The words that spilled somewhat too carelessly from her heart made it clear that the anger she’d carried since his leaving was still roiling in her soul. “Anything having to do with our family is a royal mess,” she said. “Marriages, birthdays—it’s impossible to avoid the awkwardness.” She didn’t cry, I remember. She was too resentful.

“And the church,” she said, her finger pointing. “He walks in there as if he did nothing wrong—can you imagine?” He was an officer now, an elder in the congregation he attended, she told me, someone with far too much stature, given the way he’d walked away from her and his wedding vows.

Later, when I told a friend of mine what happened, he said he knew the story all too well. It wasn’t fiction. She’d been tossed like a rag doll when her husband found a sweetheart. A millionaire many times over, he was relatively unscathed. Most churches would just as soon not lose their millionaires.

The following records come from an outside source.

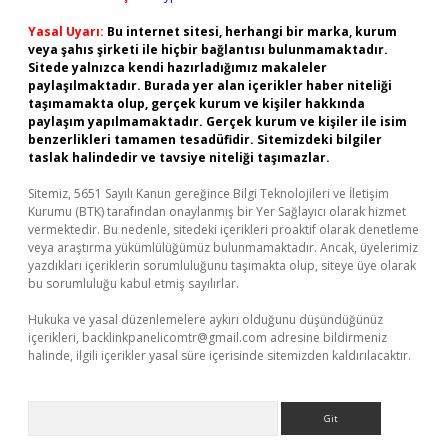
Yasal Uyarı:
Bu internet sitesi, herhangi bir marka, kurum
veya şahıs şirketi ile hiçbir bağlantısı bulunmamaktadır.
Sitede yalnızca kendi hazırladığımız makaleler
paylaşılmaktadır. Burada yer alan içerikler haber niteliği
taşımamakta olup, gerçek kurum ve kişiler hakkında
paylaşım yapılmamaktadır. Gerçek kurum ve kişiler ile isim
benzerlikleri tamamen tesadüfidir. Sitemizdeki bilgiler
taslak halindedir ve tavsiye niteliği taşımazlar.
Sitemiz, 5651 Sayılı Kanun gereğince Bilgi Teknolojileri ve İletişim
Kurumu (BTK) tarafından onaylanmış bir Yer Sağlayıcı olarak hizmet
vermektedir. Bu nedenle, sitedeki içerikleri proaktif olarak denetleme
veya araştırma yükümlülüğümüz bulunmamaktadır. Ancak, üyelerimiz
yazdıkları içeriklerin sorumluluğunu taşımakta olup, siteye üye olarak
bu sorumluluğu kabul etmiş sayılırlar.
Hukuka ve yasal düzenlemelere aykırı olduğunu düşündüğünüz
içerikleri,
backlinkpanelicomtr@gmail.com
adresine bildirmeniz
halinde, ilgili içerikler yasal süre içerisinde sitemizden kaldırılacaktır.
Arama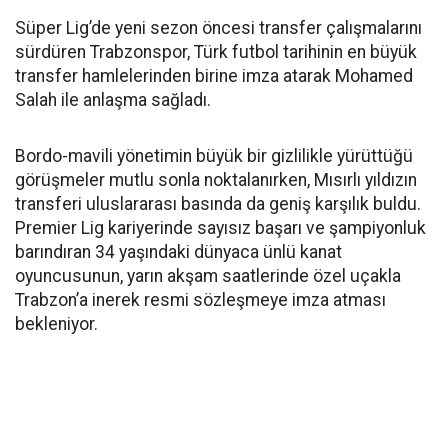
Süper Lig’de yeni sezon öncesi transfer çalışmalarını
sürdüren Trabzonspor, Türk futbol tarihinin en büyük
transfer hamlelerinden birine imza atarak Mohamed
Salah ile anlaşma sağladı.
Bordo-mavili yönetimin büyük bir gizlilikle yürüttüğü
görüşmeler mutlu sonla noktalanırken, Mısırlı yıldızın
transferi uluslararası basında da geniş karşılık buldu.
Premier Lig kariyerinde sayısız başarı ve şampiyonluk
barındıran 34 yaşındaki dünyaca ünlü kanat
oyuncusunun, yarın akşam saatlerinde özel uçakla
Trabzon’a inerek resmi sözleşmeye imza atması
bekleniyor.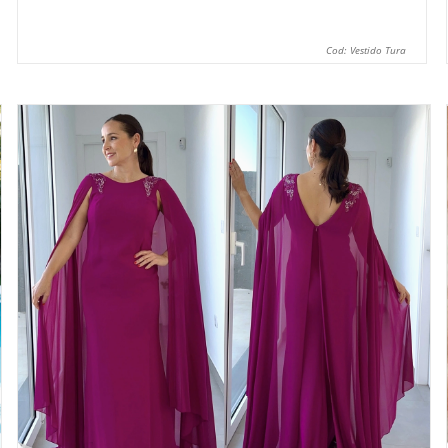
Cod: Vestido Tura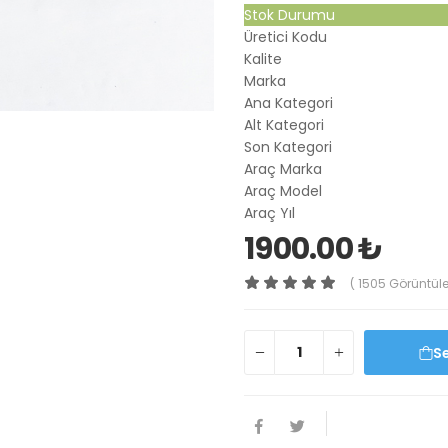
Stok Durumu
Üretici Kodu
Kalite
Marka
Ana Kategori
Alt Kategori
Son Kategori
Araç Marka
Araç Model
Araç Yıl
1900.00 ₺
( 1505 Görüntül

She was a victim, and she had every right to be deeply hurt and viciously angry.

But all of that had happened, my friend said, more than ten years ago, and, sadly enough, I wasn’t the first visitor who’d been held hostage to her story.

What I can’t forget about her isn’t the story she told me—that one, as I said, is tragically old ground. What I remember is the prison that story created in her soul.

Hate and love are startlingly strange kissin’ cousins, but they live and breathe very similarly. Both states of minds require every last inch of our emotional capital. You can’t hate or love halfway; if you do, it’s neither.

Pitiless as it seems to say it, what that woman-left-behind had to do is go on. She could not continue to live in the darkness of her hate and grief. She had to have a new reason to find tomorrow worth reaching.

Anger, like simple negativity, offers perverse pleasures. We locate identities in our tragedies. We can actually enjoy seeing the world darkly. Like Chicken Little, especially as we age, we rather enjoy believing the sky is falling.

But the negative space afforded to us by our sadness, our anger, or our hate is always a prison.

I wonder who’s listening now to the truly painful tale of woe that rich woman is still probably telling.